Until recently, renewable energy in Wyoming has been predominately wind turbines. With ample open space and a Tri-State transmission line running through Goshen County, it was only a matter of time before this area was seen as a potential location for a commercial/industrial sized solar farm.

For example, Goshen Solar, LLC worked through the Wyoming Industrial Siting Council process to construct an approximately 1,200 acre industrial solar farm in the southwest portion of Goshen County. The estimated tax revenues are listed below:

  • Approximately $8 million in sales and use tax revenue (one-time)
  • Approximately $35 million in total property tax receipts (30-year project life)
    • Approximately $6 million to the Goshen County government
    • Approximately $26 million to education. (Goshen County School District and Eastern Wyoming College)
    • Approximately $3 million to local special districts
  • Approximately 250 temporary workers during construction
  • Creation of 8-10 permanent full-time positions

The estimated revenues above are from the project alone. That doesn’t include the benefits that the local business community will feel from the construction workers staying in hotels, eating in area restaurants and buying gas and groceries. According to the socio-economic study done for the Industrial Siting Application, it is estimated that non-local workers will spend approximately $6.6 million on lodging and $4 million on meals and incidentals in the local economy. In total, it is estimated that Goshen County will have a total impact of $38.4 million (direct and indirect project spending). This economic activity could generate $19.8 million in direct labor income and $2.7 million in secondary labor income for a total of $22.5 million in labor income. This labor income supports 192 direct jobs and 74 secondary jobs for total employment of 266 jobs. Average earnings per job is $84,624, almost double the average earnings per job in Goshen County in 2021.

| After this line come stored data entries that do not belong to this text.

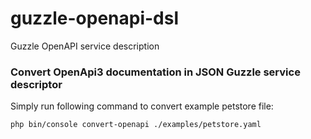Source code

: # guzzle-openapi-dsl
Guzzle OpenAPI service description

### Convert OpenApi3 documentation in JSON Guzzle service descriptor ###

Simply run following command to convert example petstore file:

`php bin/console convert-openapi ./examples/petstore.yaml`
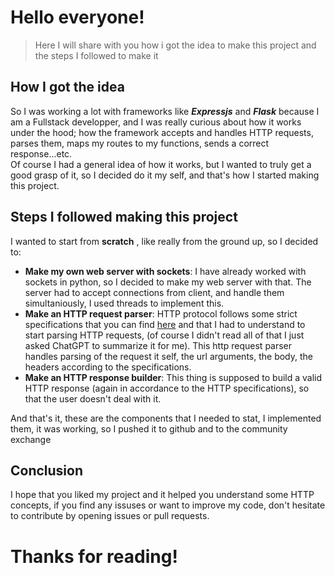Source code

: # Hello everyone!
> Here I will share with you how i got the idea to make this project and the steps I followed to make it

## __How I got the idea__
So I was working a lot with frameworks like __*Expressjs*__ and __*Flask*__ because I am a Fullstack developper, and I was really curious about how it works under the hood; how the framework accepts and handles HTTP requests, parses them, maps my routes to my functions, sends a correct response...etc. <br>
Of course I had a general idea of how it works, but I wanted to truly get a good grasp of it, so I decided do it my self, and that's how I started making this project.

## __Steps I followed making this project__
I wanted to start from __scratch__ , like really from the ground up, so I decided to:

- __Make my own web server with sockets__: I have already worked with sockets in python, so I decided to make my web server with that. The server had to accept connections from client, and handle them simultaniously, I used threads to implement this.
- __Make an HTTP request parser__: HTTP protocol follows some strict specifications that you can find [here](https://www.ietf.org/rfc/rfc2616.txt) and that I had to understand to start parsing HTTP requests, (of course I didn't read all of that I just asked ChatGPT to summarize it for me). This http request parser handles parsing of the request it self, the url arguments, the body, the headers according to the specifications.
- __Make an HTTP response builder__: This thing is supposed to build a valid  HTTP response (again in accordance to the HTTP specifications), so that the user doesn't deal with it.

And that's it, these are the components that I needed to stat, I implemented them, it was working, so I pushed it to github and to the community exchange

## Conclusion
I hope that you liked my project and it helped you understand some HTTP concepts, if you find any issuses or want to improve my code, don't hesitate to contribute by opening issues or pull requests.

# __Thanks for reading!__

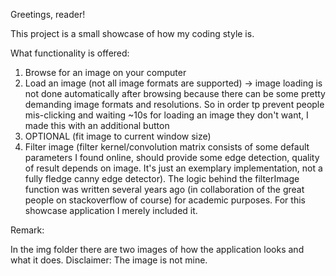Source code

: Greetings, reader!

This project is a small showcase of how my coding style is.

What functionality is offered:

1. Browse for an image on your computer
2. Load an image (not all image formats are supported) -> image loading is not done automatically after browsing because there can
be some pretty demanding image formats and resolutions. So in order tp prevent people mis-clicking and waiting ~10s for loading an image
they don't want, I made this with an additional button
3. OPTIONAL (fit image to current window size)
4. Filter image (filter kernel/convolution matrix consists of some default parameters I found online, should provide some edge detection, quality of
result depends on image. It's just an exemplary implementation, not a fully fledge canny edge detector). The logic behind the filterImage function
was written several years ago (in collaboration of the great people on stackoverflow of course) for academic purposes. For this showcase application
I merely included it.

Remark:

In the img folder there are two images of how the application looks and what it does. 
Disclaimer: The image is not mine.

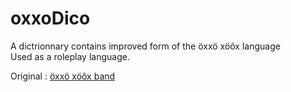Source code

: # oxxoDico

A dictrionnary contains improved form of the öxxö xöôx language  
Used as a roleplay language.

Original : [öxxö xöôx band](https://oxxo-xoox.bandcamp.com/album/n-m-d) 
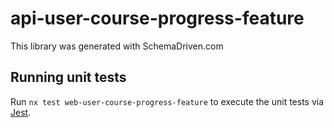 
# api-user-course-progress-feature

This library was generated with SchemaDriven.com

## Running unit tests

Run `nx test web-user-course-progress-feature` to execute the unit tests via [Jest](https://jestjs.io).

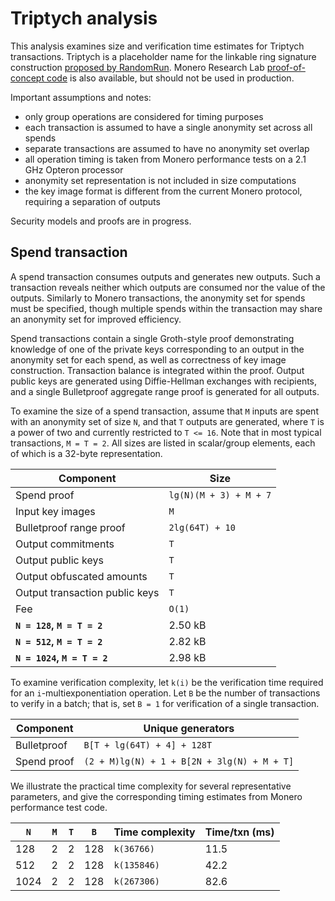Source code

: # Triptych analysis

This analysis examines size and verification time estimates for Triptych transactions. Triptych is a placeholder name for the linkable ring signature construction [proposed by RandomRun](https://github.com/monero-project/research-lab/issues/56). Monero Research Lab [proof-of-concept code](https://github.com/SarangNoether/skunkworks/tree/triptych) is also available, but should not be used in production.

Important assumptions and notes:
- only group operations are considered for timing purposes
- each transaction is assumed to have a single anonymity set across all spends
- separate transactions are assumed to have no anonymity set overlap
- all operation timing is taken from Monero performance tests on a 2.1 GHz Opteron processor
- anonymity set representation is not included in size computations
- the key image format is different from the current Monero protocol, requiring a separation of outputs

Security models and proofs are in progress.

## Spend transaction

A spend transaction consumes outputs and generates new outputs. Such a transaction reveals neither which outputs are consumed nor the value of the outputs. Similarly to Monero transactions, the anonymity set for spends must be specified, though multiple spends within the transaction may share an anonymity set for improved efficiency.

Spend transactions contain a single Groth-style proof demonstrating knowledge of one of the private keys corresponding to an output in the anonymity set for each spend, as well as correctness of key image construction. Transaction balance is integrated within the proof. Output public keys are generated using Diffie-Hellman exchanges with recipients, and a single Bulletproof aggregate range proof is generated for all outputs.

To examine the size of a spend transaction, assume that `M` inputs are spent with an anonymity set of size `N`, and that `T` outputs are generated, where `T` is a power of two and currently restricted to `T <= 16`. Note that in most typical transactions, `M = T = 2`. All sizes are listed in scalar/group elements, each of which is a 32-byte representation.

Component | Size
--------- | ----
Spend proof | `lg(N)(M + 3) + M + 7`
Input key images | `M`
Bulletproof range proof | `2lg(64T) + 10`
Output commitments | `T`
Output public keys | `T`
Output obfuscated amounts | `T`
Output transaction public keys | `T`
Fee | `O(1)`
**`N = 128`, `M = T = 2`** | 2.50 kB
**`N = 512`, `M = T = 2`** | 2.82 kB
**`N = 1024`, `M = T = 2`** | 2.98 kB

To examine verification complexity, let `k(i)` be the verification time required for an `i`-multiexponentiation operation. Let `B` be the number of transactions to verify in a batch; that is, set `B = 1` for verification of a single transaction.

Component | Unique generators
--------- | -----------------
Bulletproof | `B[T + lg(64T) + 4] + 128T`
Spend proof | `(2 + M)lg(N) + 1 + B[2N + 3lg(N) + M + T]`

We illustrate the practical time complexity for several representative parameters, and give the corresponding timing estimates from Monero performance test code.

`N` | `M` | `T` | `B` | Time complexity | Time/txn (ms)
--- | --- | --- | --- | --------------- | -------------
128 |   2 |   2 | 128 | `k(36766)` | 11.5
512 |   2 |   2 | 128 | `k(135846)` | 42.2
1024|   2 |   2 | 128 | `k(267306)` | 82.6

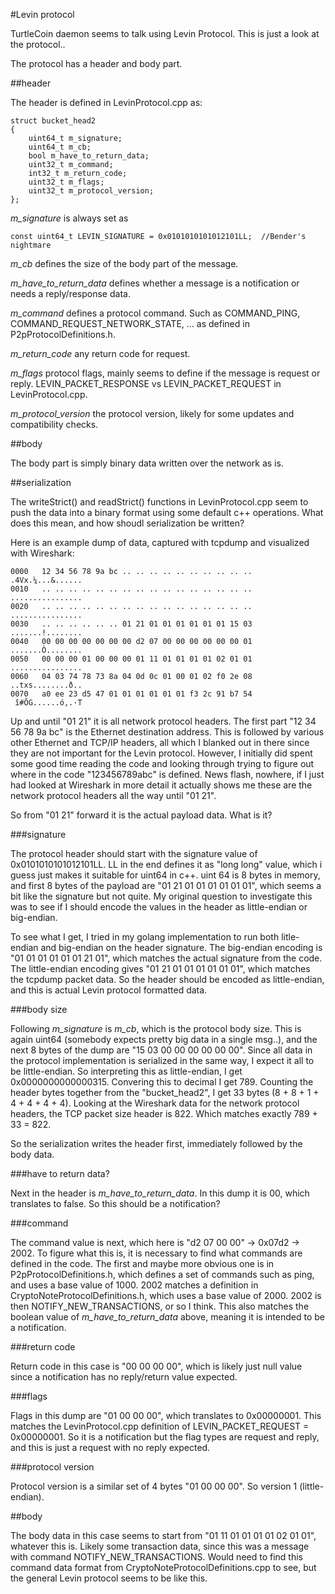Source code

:#Levin protocol

TurtleCoin daemon seems to talk using Levin Protocol. This is just a look at the protocol..

The protocol has a header and body part.

##header

The header is defined in LevinProtocol.cpp as:

    struct bucket_head2
    {
        uint64_t m_signature;
        uint64_t m_cb;
        bool m_have_to_return_data;
        uint32_t m_command;
        int32_t m_return_code;
        uint32_t m_flags;
        uint32_t m_protocol_version;
    };

*m_signature* is always set as

    const uint64_t LEVIN_SIGNATURE = 0x0101010101012101LL;  //Bender's nightmare

*m_cb* defines the size of the body part of the message.

*m_have_to_return_data* defines whether a message is a notification or needs a reply/response data.

*m_command* defines a protocol command. Such as COMMAND_PING, COMMAND_REQUEST_NETWORK_STATE, ... as defined
in P2pProtocolDefinitions.h.

*m_return_code* any return code for request.

*m_flags* protocol flags, mainly seems to define if the message is request or reply. LEVIN_PACKET_RESPONSE vs
LEVIN_PACKET_REQUEST in LevinProtocol.cpp.

*m_protocol_version* the protocol version, likely for some updates and compatibility checks.

##body

The body part is simply binary data written over the network as is.

##serialization

The writeStrict() and readStrict() functions in LevinProtocol.cpp seem to push the data into a binary format
using some default c++ operations. What does this mean, and how shoudl serialization be written?

Here is an example dump of data, captured with tcpdump and visualized with Wireshark:

    0000   12 34 56 78 9a bc .. .. .. .. .. .. .. .. .. ..   .4Vx.¼...&......
    0010   .. .. .. .. .. .. .. .. .. .. .. .. .. .. .. ..   ................
    0020   .. .. .. .. .. .. .. .. .. .. .. .. .. .. .. ..   ................
    0030   .. .. .. .. .. .. 01 21 01 01 01 01 01 01 15 03   .......!........
    0040   00 00 00 00 00 00 00 d2 07 00 00 00 00 00 00 01   .......Ò........
    0050   00 00 00 01 00 00 00 01 11 01 01 01 01 02 01 01   ................
    0060   04 03 74 78 73 8a 04 0d 0c 01 00 01 02 f0 2e 08   ..txs........ð..
    0070   a0 ee 23 d5 47 01 01 01 01 01 01 f3 2c 91 b7 54    î#ÕG......ó,.·T

Up and until "01 21" it is all network protocol headers. 
The first part "12 34 56 78 9a bc" is the Ethernet destination address.
This is followed by various other Ethernet and TCP/IP headers, all which I blanked out in there since they
are not important for the Levin protocol.
However, I initially did spent some good time reading the code and looking through trying to figure out 
where in the code "123456789abc" is defined. News flash, nowhere, if I just had looked at Wireshark in more
detail it actually shows me these are the network protocol headers all the way until "01 21".

So from "01 21" forward it is the actual payload data. What is it?

###signature

The protocol header should start with the signature value of 0x0101010101012101LL.
LL in the end defines it as "long long" value, which i guess just makes it suitable for uint64 in c++.
uint 64 is 8 bytes in memory, and first 8 bytes of the payload are
"01 21 01 01 01 01 01 01", which seems a bit like the signature but not quite. 
My original question to investigate this was to see if I should encode the values in the header as
little-endian or big-endian.

To see what I get, I tried in my golang implementation to run both litle-endian and big-endian on the header signature.
The big-endian encoding is "01 01 01 01 01 01 21 01", which matches the actual signature from the code.
The little-endian encoding gives "01 21 01 01 01 01 01 01", which matches the tcpdump packet data.
So the header should be encoded as little-endian, and this is actual Levin protocol formatted data.

###body size

Following *m_signature* is *m_cb*, which is the protocol body size.
This is again uint64 (somebody expects pretty big data in a single msg..), and the next 8 bytes of the dump are
"15 03 00 00 00 00 00 00".
Since all data in the protocol implementation is serialized in the same way, I expect it all to be little-endian.
So interpreting this as little-endian, I get 0x0000000000000315. 
Convering this to decimal I get 789. 
Counting the header bytes together from the "bucket_head2", I get 33 bytes (8 + 8 + 1 + 4 + 4 + 4 + 4).
Looking at the Wireshark data for the network protocol headers, the TCP packet size header is 822.
Which matches exactly 789 + 33 = 822.

So the serialization writes the header first, immediately followed by the body data.

###have to return data?

Next in the header is *m_have_to_return_data*.
In this dump it is 00, which translates to false. So this should be a notification?

###command

The command value is next, which here is "d2 07 00 00" -> 0x07d2 -> 2002.
To figure what this is, it is necessary to find what commands are defined in the code.
The first and maybe more obvious one is in P2pProtocolDefinitions.h, which defines a set of commands such
as ping, and uses a base value of 1000.
2002 matches a definition in CryptoNoteProtocolDefinitions.h, which uses a base value of 2000.
2002 is then NOTIFY_NEW_TRANSACTIONS, or so I think. 
This also matches the boolean value of *m_have_to_return_data* above, meaning it is intended to be a notification.

###return code

Return code in this case is "00 00 00 00", 
which is likely just null value since a notification has no reply/return value expected.

###flags

Flags in this dump are "01 00 00 00", which translates to 0x00000001. 
This matches the LevinProtocol.cpp definition of LEVIN_PACKET_REQUEST = 0x00000001.
So it is a notification but the flag types are request and reply, and this is just a request with no reply expected.

###protocol version

Protocol version is a similar set of 4 bytes "01 00 00 00". So version 1 (little-endian).

##body

The body data in this case seems to start from "01 11 01 01 01 01 02 01 01", whatever this is.
Likely some transaction data, since this was a message with command NOTIFY_NEW_TRANSACTIONS.
Would need to find this command data format from CryptoNoteProtocolDefinitions.cpp to see, 
but the general Levin protocol seems to be like this.














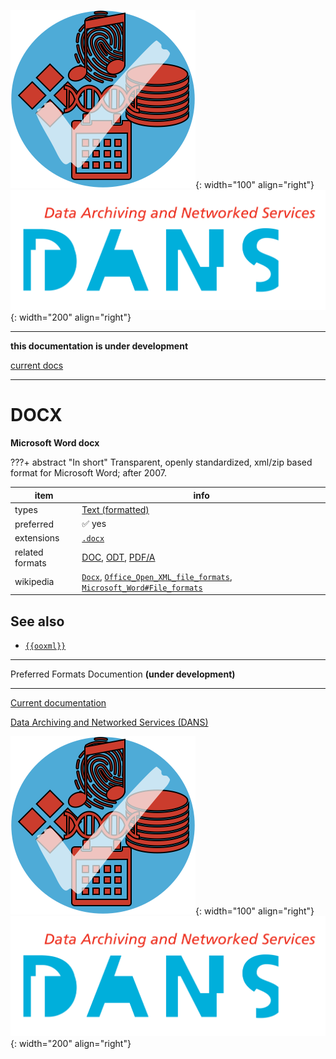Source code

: ![img](../images/formats.png){: width="100" align="right"}
![img](../images/DANS.png){: width="200" align="right"}

---

**this documentation is under development**

[current docs]({{preferredFormats}})

---



# DOCX

**Microsoft Word docx**

???+ abstract "In short"
    Transparent, openly standardized, xml/zip based format for Microsoft Word; after 2007.

item | info
--- | ---
types | [Text (formatted)](../dataTypes/textFormatted.md)
preferred | ✅ yes
extensions | [`.docx`](../extensions/docx.md)
related formats | [DOC](../fileFormats/doc.md), [ODT](../fileFormats/odt.md), [PDF/A](../fileFormats/pdfa.md)
wikipedia | [`Docx`]({{wikipedia}}/Docx), [`Office_Open_XML_file_formats`]({{wikipedia}}/Office_Open_XML_file_formats), [`Microsoft_Word#File_formats`]({{wikipedia}}/Microsoft_Word#File_formats)



## See also
*   [`{{ooxml}}`]({{ooxml}})




---

Preferred Formats Documention **(under development)**

---

[Current documentation]({{preferredFormats}})

[Data Archiving and Networked Services (DANS)]({{dans}})

![img](../images/formats.png){: width="100" align="right"}
![img](../images/DANS.png){: width="200" align="right"}
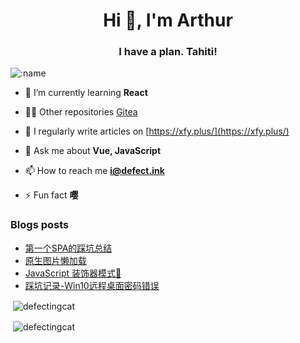 <h1 align="center">Hi 👋, I'm Arthur</h1>
<h3 align="center">I have a plan. Tahiti!</h3>

![:name](https://count.getloli.com/get/@:xxfy)

- 🌱 I’m currently learning **React**

- 👨‍💻 Other repositories [Gitea](https://git.defectink.com/)

- 📝 I regularly write articles on [https://xfy.plus/](https://xfy.plus/)

- 💬 Ask me about **Vue, JavaScript**

- 📫 How to reach me **i@defect.ink**

- ⚡ Fun fact **嘤**

### Blogs posts
<!-- BLOG-POST-LIST:START -->
- [第一个SPA的踩坑总结](https://www.defectink.com/defect/first-one-SPA.html)
- [原生图片懒加载](https://www.defectink.com/defect/javascript-lazy-loading-image.html)
- [JavaScript 装饰器模式🎊](https://www.defectink.com/defect/javascript-decorator.html)
- [踩坑记录-Win10远程桌面密码错误](https://www.defectink.com/defect/win10-remote-desktop-password-incorrect.html)
<!-- BLOG-POST-LIST:END -->

<p>&nbsp;<img align="center" src="https://github-readme-stats.vercel.app/api/wakatime?username=Defectink" alt="defectingcat" /></p>

<p>&nbsp;<img align="center" src="https://github-readme-stats.vercel.app/api?username=defectingcat&show_icons=true&locale=en&theme=vue" alt="defectingcat" /></p>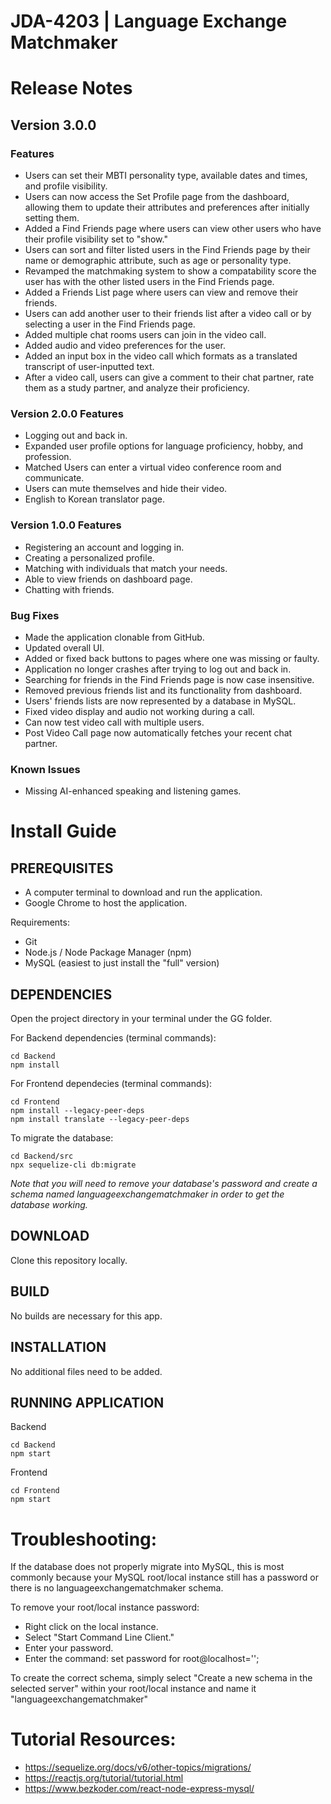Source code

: # JDA-4203 | Language Exchange Matchmaker

# Release Notes
## Version 3.0.0
### Features
* Users can set their MBTI personality type, available dates and times, and profile visibility.
* Users can now access the Set Profile page from the dashboard, allowing them to update their attributes and preferences after initially setting them.
* Added a Find Friends page where users can view other users who have their profile visibility set to "show."
* Users can sort and filter listed users in the Find Friends page by their name or demographic attribute, such as age or personality type.
* Revamped the matchmaking system to show a compatability score the user has with the other listed users in the Find Friends page.
* Added a Friends List page where users can view and remove their friends.
* Users can add another user to their friends list after a video call or by selecting a user in the Find Friends page.
* Added multiple chat rooms users can join in the video call.
* Added audio and video preferences for the user.
* Added an input box in the video call which formats as a translated transcript of user-inputted text.
* After a video call, users can give a comment to their chat partner, rate them as a study partner, and analyze their proficiency.
### Version 2.0.0 Features
* Logging out and back in.
* Expanded user profile options for language proficiency, hobby, and profession.
* Matched Users can enter a virtual video conference room and communicate.
* Users can mute themselves and hide their video.
* English to Korean translator page.
### Version 1.0.0 Features
* Registering an account and logging in.
* Creating a personalized profile.
* Matching with individuals that match your needs.
* Able to view friends on dashboard page.
* Chatting with friends.
### Bug Fixes
* Made the application clonable from GitHub.
* Updated overall UI.
* Added or fixed back buttons to pages where one was missing or faulty.
* Application no longer crashes after trying to log out and back in.
* Searching for friends in the Find Friends page is now case insensitive.
* Removed previous friends list and its functionality from dashboard.
* Users' friends lists are now represented by a database in MySQL.
* Fixed video display and audio not working during a call.
* Can now test video call with multiple users.
* Post Video Call page now automatically fetches your recent chat partner.
### Known Issues
* Missing AI-enhanced speaking and listening games.

# Install Guide
## PREREQUISITES 
* A computer terminal to download and run the application.
* Google Chrome to host the application.

Requirements:
* Git
* Node.js / Node Package Manager (npm)
* MySQL (easiest to just install the "full" version)

## DEPENDENCIES 
Open the project directory in your terminal under the GG folder.

For Backend dependencies (terminal commands): 

    cd Backend
    npm install

For Frontend dependecies (terminal commands): 

    cd Frontend 
    npm install --legacy-peer-deps
    npm install translate --legacy-peer-deps

To migrate the database:

    cd Backend/src 
    npx sequelize-cli db:migrate
*Note that you will need to remove your database's password and create a schema named languageexchangematchmaker in order to get the database working.* 

## DOWNLOAD
Clone this repository locally.

## BUILD 
No builds are necessary for this app.

## INSTALLATION 
No additional files need to be added.

## RUNNING APPLICATION
Backend

    cd Backend 
    npm start

Frontend

    cd Frontend
    npm start

# Troubleshooting: 
If the database does not properly migrate into MySQL, this is most commonly because your MySQL root/local instance still has a password or there is no languageexchangematchmaker schema.

To remove your root/local instance password:
* Right click on the local instance.
* Select "Start Command Line Client."
* Enter your password.
* Enter the command: set password for root@localhost='';

To create the correct schema, simply select "Create a new schema in the selected server" within your root/local instance and name it "languageexchangematchmaker"

# Tutorial Resources: 
* https://sequelize.org/docs/v6/other-topics/migrations/ 
* https://reactjs.org/tutorial/tutorial.html 
* https://www.bezkoder.com/react-node-express-mysql/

This is an opportunity for Goshen County to receive economic benefit from an energy project, just like Converse and Campbell counties have benefited from coal, oil and gas. Unfortunately, the Goshen County Planning Commission have drafted regulations that will all but kill any future project like the Goshen Solar project. Wyoming has always been an energy export state, why is exporting solar energy any different? Goshen County should embrace economic opportunities and preserve private property rights, not regulate them to another county.